How to complete this task >> Exact reproduction of all the entries is required, without any of their pictures.

==================================================

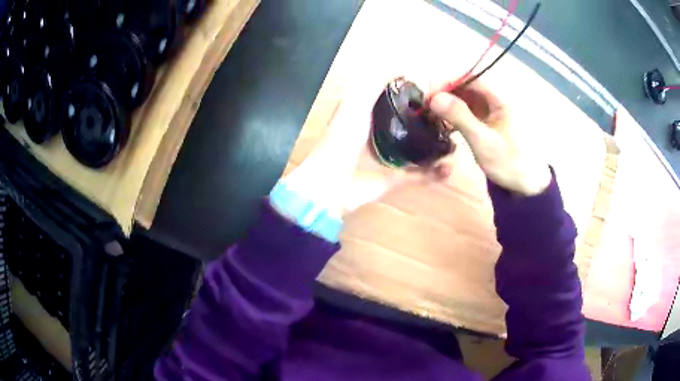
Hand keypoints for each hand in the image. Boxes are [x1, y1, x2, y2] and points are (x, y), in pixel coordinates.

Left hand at [282, 86, 449, 217]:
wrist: (331, 183)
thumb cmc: (342, 139)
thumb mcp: (355, 103)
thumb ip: (374, 83)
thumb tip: (401, 65)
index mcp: (373, 114)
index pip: (401, 101)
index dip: (418, 96)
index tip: (439, 93)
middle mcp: (384, 134)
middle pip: (414, 125)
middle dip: (434, 123)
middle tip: (453, 121)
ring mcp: (391, 157)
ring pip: (421, 149)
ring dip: (438, 147)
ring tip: (455, 144)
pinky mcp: (396, 179)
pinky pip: (420, 174)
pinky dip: (435, 172)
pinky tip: (449, 168)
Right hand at [428, 82, 550, 195]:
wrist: (527, 184)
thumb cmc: (509, 163)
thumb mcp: (483, 141)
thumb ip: (460, 117)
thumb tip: (434, 98)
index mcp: (501, 98)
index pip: (470, 78)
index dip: (448, 82)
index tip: (429, 96)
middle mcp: (497, 99)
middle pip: (467, 86)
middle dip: (446, 93)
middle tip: (426, 108)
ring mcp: (493, 110)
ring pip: (467, 98)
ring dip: (449, 104)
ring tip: (432, 116)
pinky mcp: (489, 121)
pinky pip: (470, 110)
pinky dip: (456, 115)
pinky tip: (445, 124)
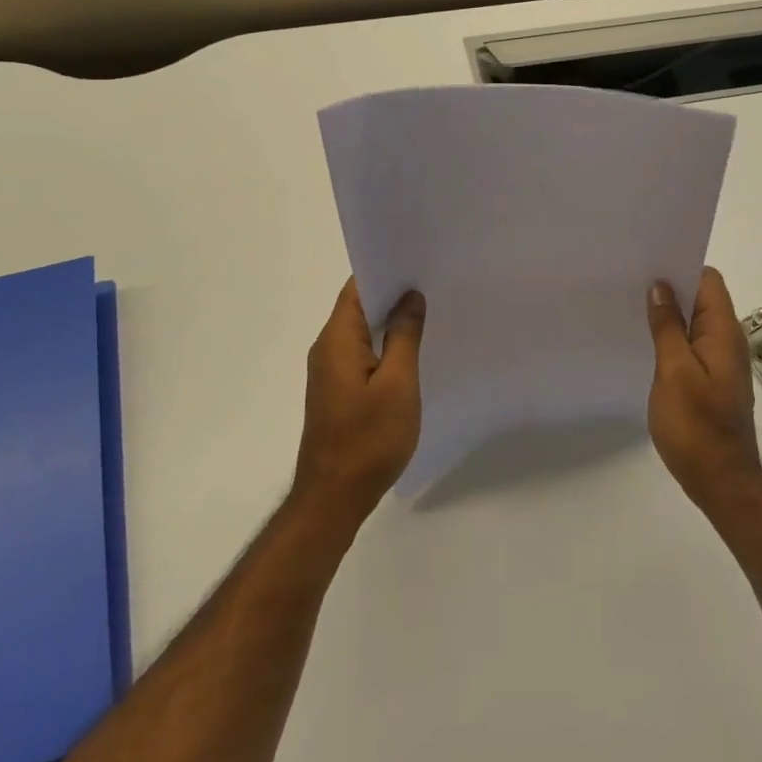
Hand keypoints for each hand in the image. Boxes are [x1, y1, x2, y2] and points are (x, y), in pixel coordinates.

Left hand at [292, 278, 425, 527]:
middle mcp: (327, 348)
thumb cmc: (368, 439)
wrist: (334, 498)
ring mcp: (330, 371)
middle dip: (393, 294)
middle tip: (433, 286)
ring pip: (362, 331)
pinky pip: (361, 354)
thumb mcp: (398, 384)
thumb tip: (410, 296)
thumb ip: (404, 336)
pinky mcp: (337, 391)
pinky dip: (384, 346)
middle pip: (359, 306)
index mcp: (337, 339)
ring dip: (390, 322)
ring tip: (429, 313)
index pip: (357, 287)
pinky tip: (411, 352)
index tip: (419, 263)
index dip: (386, 271)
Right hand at [646, 268, 761, 509]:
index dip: (681, 266)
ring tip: (632, 307)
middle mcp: (727, 340)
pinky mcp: (711, 379)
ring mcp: (720, 361)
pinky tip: (646, 342)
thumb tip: (660, 286)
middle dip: (670, 287)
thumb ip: (668, 327)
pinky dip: (672, 336)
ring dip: (669, 313)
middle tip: (630, 282)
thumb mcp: (675, 371)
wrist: (720, 481)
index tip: (648, 263)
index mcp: (724, 332)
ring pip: (694, 322)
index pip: (708, 280)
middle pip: (701, 298)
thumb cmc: (696, 426)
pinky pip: (691, 344)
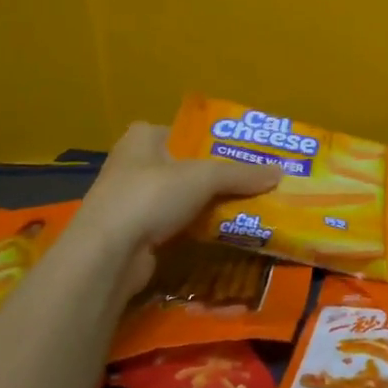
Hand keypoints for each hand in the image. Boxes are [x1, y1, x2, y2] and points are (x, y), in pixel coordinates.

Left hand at [68, 121, 280, 297]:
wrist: (107, 255)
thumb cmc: (150, 197)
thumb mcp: (203, 177)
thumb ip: (241, 174)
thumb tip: (280, 173)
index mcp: (143, 138)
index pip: (186, 132)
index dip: (216, 141)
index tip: (246, 153)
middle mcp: (133, 164)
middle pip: (187, 166)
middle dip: (218, 177)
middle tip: (255, 182)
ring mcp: (131, 200)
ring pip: (182, 198)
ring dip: (208, 205)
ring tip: (248, 208)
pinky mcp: (134, 233)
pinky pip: (175, 224)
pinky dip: (196, 228)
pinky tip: (223, 233)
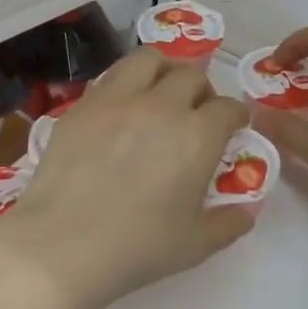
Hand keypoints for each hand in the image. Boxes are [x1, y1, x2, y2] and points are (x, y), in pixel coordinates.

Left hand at [0, 48, 252, 308]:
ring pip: (148, 60)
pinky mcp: (80, 107)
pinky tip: (119, 112)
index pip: (228, 108)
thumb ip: (227, 224)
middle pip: (191, 75)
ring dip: (163, 71)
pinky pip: (109, 79)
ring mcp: (116, 100)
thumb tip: (246, 212)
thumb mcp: (195, 245)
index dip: (235, 116)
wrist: (62, 245)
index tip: (232, 127)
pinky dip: (124, 86)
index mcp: (197, 136)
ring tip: (159, 93)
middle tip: (196, 112)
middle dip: (202, 90)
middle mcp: (161, 106)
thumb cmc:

==================================================

Expected answer >>
Hand keypoints for each hand in the image. Boxes are [x1, y1, x2, y2] and points are (x, y), in pixel coordinates.

Left hand at [282, 86, 449, 217]:
wrist: (331, 183)
thumb cmc: (342, 139)
thumb mcp: (355, 103)
thumb ip: (374, 83)
thumb tip: (401, 65)
index mcp: (373, 114)
index pip: (401, 101)
index dip: (418, 96)
index tip: (439, 93)
middle mcp: (384, 134)
middle pip: (414, 125)
middle dip: (434, 123)
middle tip: (453, 121)
ring mcp: (391, 157)
ring pip: (421, 149)
ring dip: (438, 147)
ring tip: (455, 144)
pinky mcp: (396, 179)
pinky pip: (420, 174)
pinky dip: (435, 172)
pinky tip: (449, 168)
Right hand at [428, 82, 550, 195]:
wrist: (527, 184)
thumb cmc: (509, 163)
thumb mcp: (483, 141)
thumb ip: (460, 117)
thumb tip: (434, 98)
index mcp: (501, 98)
index pip: (470, 78)
index dip: (448, 82)
index tip: (429, 96)
middle mcp: (497, 99)
middle pip: (467, 86)
middle dip: (446, 93)
middle tip: (426, 108)
ring mcp: (493, 110)
ring pip: (467, 98)
ring dip: (449, 104)
ring tip: (432, 116)
pinky mcp: (489, 121)
pinky pip: (470, 110)
pinky dip: (456, 115)
pinky tip: (445, 124)
Hand keypoints for each hand in the image. Boxes are [x1, y1, x2, y2] and points are (x, y), in pixel coordinates.

Left hand at [292, 278, 425, 527]:
middle mcp: (327, 348)
thumb cmc: (368, 439)
wrist: (334, 498)
ring mcp: (330, 371)
middle dip: (393, 294)
middle tip: (433, 286)
ring pip: (362, 331)
pinky pip: (361, 354)
thumb mcp: (398, 384)
thumb tip: (410, 296)
thumb ip: (404, 336)
pinky mcp: (337, 391)
pinky dip: (384, 346)
middle pip: (359, 306)
index mcp: (337, 339)
ring dip: (390, 322)
ring tip: (429, 313)
index pip: (357, 287)
pinky tip: (411, 352)
index tip: (419, 263)
index dip: (386, 271)
Right hand at [646, 268, 761, 509]:
index dip: (681, 266)
ring tip: (632, 307)
middle mcp: (727, 340)
pinky mcp: (711, 379)
ring mcp: (720, 361)
pinky tip: (646, 342)
thumb tip: (660, 286)
middle dip: (670, 287)
thumb ip: (668, 327)
pinky dip: (672, 336)
ring dip: (669, 313)
middle tip: (630, 282)
thumb mcp: (675, 371)
wrist: (720, 481)
index tip: (648, 263)
index mcp: (724, 332)
ring pip: (694, 322)
index pip: (708, 280)
middle pip: (701, 298)
thumb cmc: (696, 426)
pinky pip: (691, 344)
Hand keypoints for each hand in the image. Boxes are [x1, y1, x2, y2] and points are (x, y), in pixel coordinates.

Left hand at [68, 121, 280, 297]:
wrist: (107, 255)
thumb cmc: (150, 197)
thumb mcp: (203, 177)
thumb ip: (241, 174)
thumb tip: (280, 173)
index mcp: (143, 138)
index pip: (186, 132)
index dip: (216, 141)
index tip: (246, 153)
middle mcp: (133, 164)
middle pip: (187, 166)
middle dip: (218, 177)
middle tip: (255, 182)
ring mcp: (131, 200)
ring pip: (182, 198)
ring dip: (208, 205)
ring tip: (248, 208)
pinky mcp: (134, 233)
pinky pip: (175, 224)
pinky dip: (196, 228)
pinky tip: (223, 233)
Hand keypoints for each hand in the image. Boxes are [x1, y1, x2, y2] and points are (x, y), in pixel coordinates.

Left hand at [0, 48, 252, 308]:
ring pip: (148, 60)
pinky mcp: (80, 107)
pinky tip: (119, 112)
index pip: (228, 108)
thumb ip: (227, 224)
middle pip: (191, 75)
ring dip: (163, 71)
pinky pip: (109, 79)
ring mcp: (116, 100)
thumb tip: (246, 212)
thumb mcp: (195, 245)
index dip: (235, 116)
wrist: (62, 245)
index tip: (232, 127)
pinky dip: (124, 86)
index mcp: (197, 136)
ring tip: (159, 93)
middle tip: (196, 112)
middle dip: (202, 90)
middle mcp: (161, 106)
thumb cmc:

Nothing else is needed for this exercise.